So there I was, chilling in my newly stained garden bench, sipping that good ole’ morning Oklahoma air, petting my dog, listening to the birds chirp and the water gush from my outdoor fountain.

And a dog starts barking.

You see, when one dog barks, that urge to call back overcomes any dog within 100 miles. It’s impossible to resist that urge, like Toothless defying the alpha in the second How to Train Your Dragon Movie.

Yeah, it was alpha-induced barking time.

Yip, yip. Yip-yip-yip.

Shut it,” I say.

But no, the runt keeps barking.

“Shut it!”

Yip, yip. Y-y-y-y-y-y-yipppp.

“SHUT IT!”

He bolts toward the fence.

Here’s the problem–my house backs into the busiest street in Norman [Amber: There’s maybe one car a minute. It’s not that busy. Dustin: Hello, it has two lanes!]
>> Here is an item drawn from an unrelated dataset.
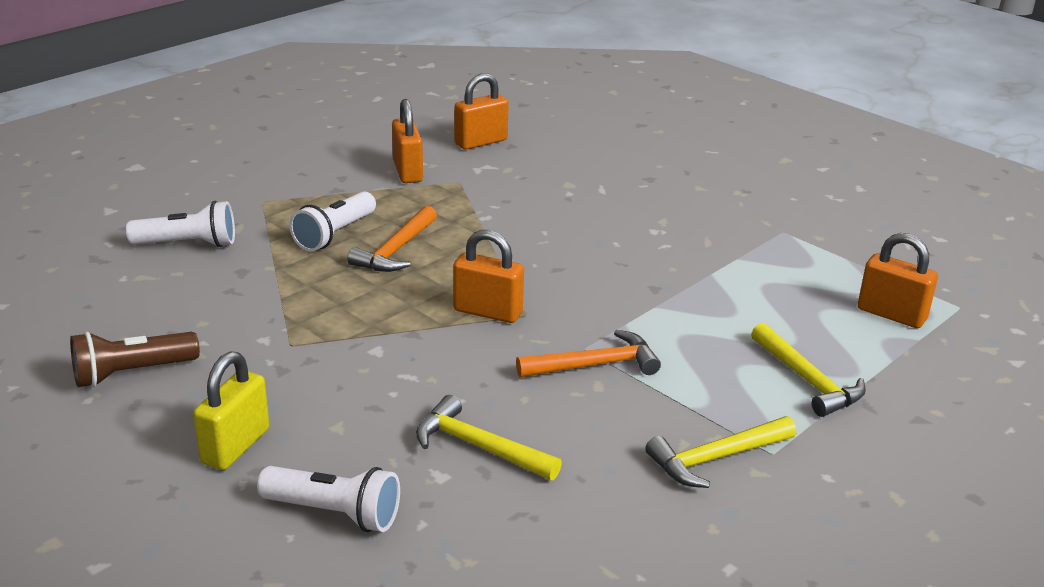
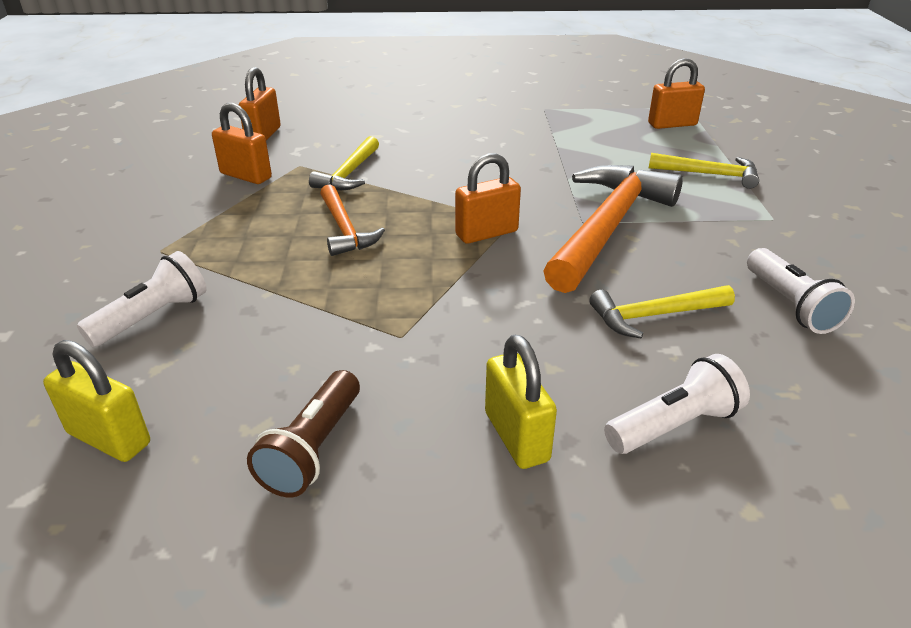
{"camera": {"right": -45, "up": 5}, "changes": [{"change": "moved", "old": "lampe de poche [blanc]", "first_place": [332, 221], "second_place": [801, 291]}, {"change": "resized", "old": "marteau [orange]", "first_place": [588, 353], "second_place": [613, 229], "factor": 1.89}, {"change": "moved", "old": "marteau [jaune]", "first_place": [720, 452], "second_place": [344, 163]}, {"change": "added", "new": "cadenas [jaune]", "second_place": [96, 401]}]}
The busiest street in Norman, OK

The busiest street in Norman, OK

(And by the way, I just happened to take a picture during the one millisecond there were no cars driving by.) [Amber: Riiiiiiiight. Then why not wait for a millisecond for another car to drive by? Dustin: I won’t even dignify that with a response.]

Good thing there’s a fence, right? A fence will keep a chihuahua out of that death trap.

Oh no.

See, there’s a gap in the fence–one just big enough for a bug, an atom, or microscopic fairy to fit in. [Amber: And, apparently, a dog. Dustin: Obviously.]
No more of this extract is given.